Icebound loon takes hint, heads south

Published: January 8, 2007 | 5257th good news item since 2003

Lake Rescue lived up to its name Sunday afternoon when two residents broke a channel through the softened ice on the lake to rescue a loon marooned in a small pool of open water.

Frank Wingate and Wayne Fisher went out in a small boat to break the channel, hoping that the loon would follow them out to open water and depart for its wintering grounds.

They were successful, but only after they left the loon to its privacy, according to Wingate.

Wingate and Fisher went out at about 1 p.m. to the shaded cove near Fisher’s home and they chopped the punky ice and forced their metal boat through the three-quarter inch ice. The bird, which was watching their approach, would keep as far away from them as possible in its small swimming pool, or dive briefly under the water.

Wingate and Fisher kept their distance from the loon, while exhorting it to escape to its freedom.

“Come on, bird,” they could be heard urging from shore.

The loon would occasionally let out one of its wails and rise up out of the water, and flap its wings.

After about an hour of gentle long-distance coaxing, the men decided they were cold and the bird might want its privacy.

“The loon is happy where he is,” Wingate said. “This guy isn’t going anywhere.”

But Wingate was happily proved wrong about an hour later.

“The loon has gone — it’s very exciting and we’re very happy,” Wingate reported shortly after 4 p.m., after he and Fisher had gone home to watch playoff football.

Wingate said the bird got caught in the cove between Carpenter’s Point and Monroe Point on Dec. 30, when Lake Rescue finally iced over. The bird kept a small area open by its constant swimming, he said.

On Friday, George Scribner, a Vermont Fish and Wildlife game warden, tried to catch the loon by going out with his kayak and a net. But the bird proved too active for Scribner to catch.

Plans to have the Ludlow Fire Department do a training exercise to rescue the bird on Saturday morning were cancelled Friday night because the bird’s opening was too big for a successful capture, according to Ludlow Fire Chief Peter Kolenda.

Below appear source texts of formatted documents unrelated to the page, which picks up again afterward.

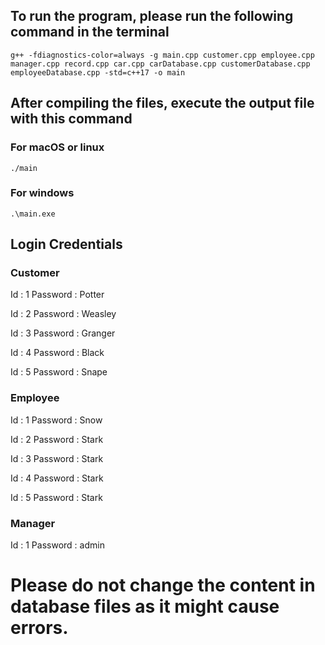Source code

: ## To run the program, please run the following command in the terminal
`g++ -fdiagnostics-color=always -g main.cpp customer.cpp employee.cpp manager.cpp record.cpp car.cpp carDatabase.cpp customerDatabase.cpp employeeDatabase.cpp -std=c++17 -o main`

## After compiling the files, execute the output file with this command 

### For macOS or linux

`./main`

### For windows

`.\main.exe`

## Login Credentials

### Customer

Id : 1
Password : Potter

Id : 2
Password : Weasley

Id : 3
Password : Granger

Id : 4
Password : Black

Id : 5
Password : Snape

### Employee

Id : 1
Password : Snow

Id : 2
Password : Stark

Id : 3
Password : Stark

Id : 4
Password : Stark

Id : 5
Password : Stark

### Manager

Id : 1
Password : admin

# Please do not change the content in database files as it might cause errors.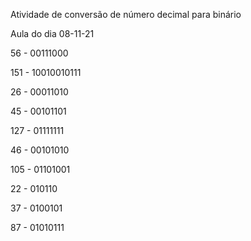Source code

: Atividade de conversão de número decimal para binário

Aula do dia 08-11-21

56 - 00111000

151 - 10010010111

26 - 00011010

45 - 00101101

127 - 01111111

46 - 00101010

105 - 01101001

22 - 010110

37 - 0100101

87 - 01010111
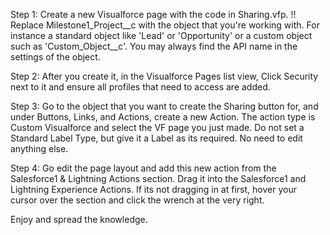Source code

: Step 1: Create a new Visualforce page with the code in Sharing.vfp. 
!! Replace Milestone1_Project__c with the object that you're working with. For instance a standard object like 'Lead' or 'Opportunity' or a custom object such as 'Custom_Object__c'. You may always find the API name in the settings of the object.

Step 2: After you create it, in the Visualforce Pages list view, Click Security next to it and ensure all profiles that need to access are added. 

Step 3: Go to the object that you want to create the Sharing button for, and under Buttons, Links, and Actions, create a new Action. The action type is Custom Visualforce and select the VF page you just made. Do not set a Standard Label Type, but give it a Label as its required. No need to edit anything else. 

Step 4: Go edit the page layout and add this new action from the Salesforce1 & Lightning Actions section. Drag it into the Salesforce1 and Lightning Experience Actions. If its not dragging in at first, hover your cursor over the section and click the wrench at the very right. 

Enjoy and spread the knowledge. 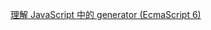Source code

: ﻿[理解 JavaScript 中的 generator (EcmaScript 6) ](https://blog.jijiechen.com/post/understanding-javascript-generators)

    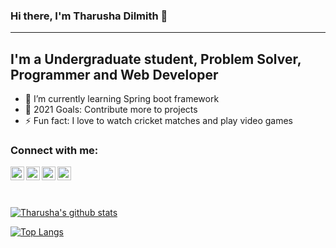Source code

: ### Hi there, I'm Tharusha Dilmith 👋

---

## I'm a Undergraduate student, Problem Solver, Programmer and Web Developer

- 🌱 I’m currently learning Spring boot framework
- 🥅 2021 Goals: Contribute more to projects
- ⚡ Fun fact: I love to watch cricket matches and play video games

### Connect with me:

[<img align="left" alt="tharushadilmith99 | LinkedIn" width="22px" src="https://cdn.jsdelivr.net/npm/simple-icons@v3/icons/linkedin.svg" />][linkedin]
[<img align="left" alt="Tharusha_dilmit | Twitter" width="22px" src="https://cdn.jsdelivr.net/npm/simple-icons@v3/icons/twitter.svg" />][twitter]
[<img align="left" alt="tharuva1 | Facebook" width="22px" src="https://cdn.jsdelivr.net/npm/simple-icons@v3/icons/facebook.svg" />][facebook]
[<img align="left" alt="tharusha_dilmit | Instagram" width="22px" src="https://cdn.jsdelivr.net/npm/simple-icons@v3/icons/instagram.svg" />][instagram]

</br>
</br>
</br>

[![Tharusha's github stats](https://github-readme-stats.vercel.app/api?username=TharushaDilmith)](https://github.com/TharushaDilmith/github-readme-stats)

[![Top Langs](https://github-readme-stats.vercel.app/api/top-langs/?username=TharushaDilmith)](https://github.com/TharushaDilmith/github-readme-stats)

[linkedin]: https://linkedin.com/in/tharushadilmith99
[facebook]: https://www.facebook.com/tharuva1
[instagram]: https://www.instagram.com/tharusha_dilmit
[twitter]: https://twitter.com/Tharusha_dilmit

<br />

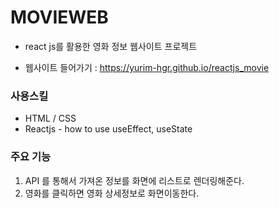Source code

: # MOVIEWEB

- react js를 활용한 영화 정보 웹사이트 프로젝트

- 웹사이트 들어가기 : https://yurim-hgr.github.io/reactjs_movie

### 사용스킬

- HTML / CSS
- Reactjs - how to use useEffect, useState

### 주요 기능

1. API 를 통해서 가져온 정보를 화면에 리스트로 렌더링해준다.
2. 영화를 클릭하면 영화 상세정보로 화면이동한다.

But on Sunday morning, Wingate and Fisher decided that the mild temperatures of the weekend and Saturday’s rain had opened up more territory on the clear sections of Lake Rescue and it was worth a try to break a channel and coax the reluctant bird through it.

Wingate, the president of the Lake Rescue Association, said he consulted regularly during the past week with Eric Hanson, a wildlife biologist with the Vermont Loon Recovery Project, a joint effort of the Vermont Institute of Natural Science and the Vermont Fish and Wildlife Department.

Hanson, reached Sunday evening at his Craftsbury home, said it wasn’t that unusual for a young loon to get caught during the icing-in of a lake. He said that young loons, which is what the Lake Rescue loon probably was, typically migrate after their parents. Usually young loons band together and migrate together, he said. The cold doesn’t bother them, he said.

According to Wingate, the young loon’s parents left the lake in early December, but he stayed behind.

Hanson said that loons from Vermont spend the winter in the ocean off New England. Originally it was thought that New England loons traveled to the coast of North Carolina, but research, including banding and satellite telemetry, showed they wintered off New England.

He said when he traveled to Nantucket last March, he saw loons in the ocean there.

Hanson said that Scribner had planned on netting the loon and bringing it to Lake Bomoseen or Lake Champlain, where there is plenty of open water. Loons typically need at least 200 feet of open water to take off, he said, because they are such heavy birds. Loons really prefer to live in 10- to 20-acre lakes so they have plenty of room to take off, he said.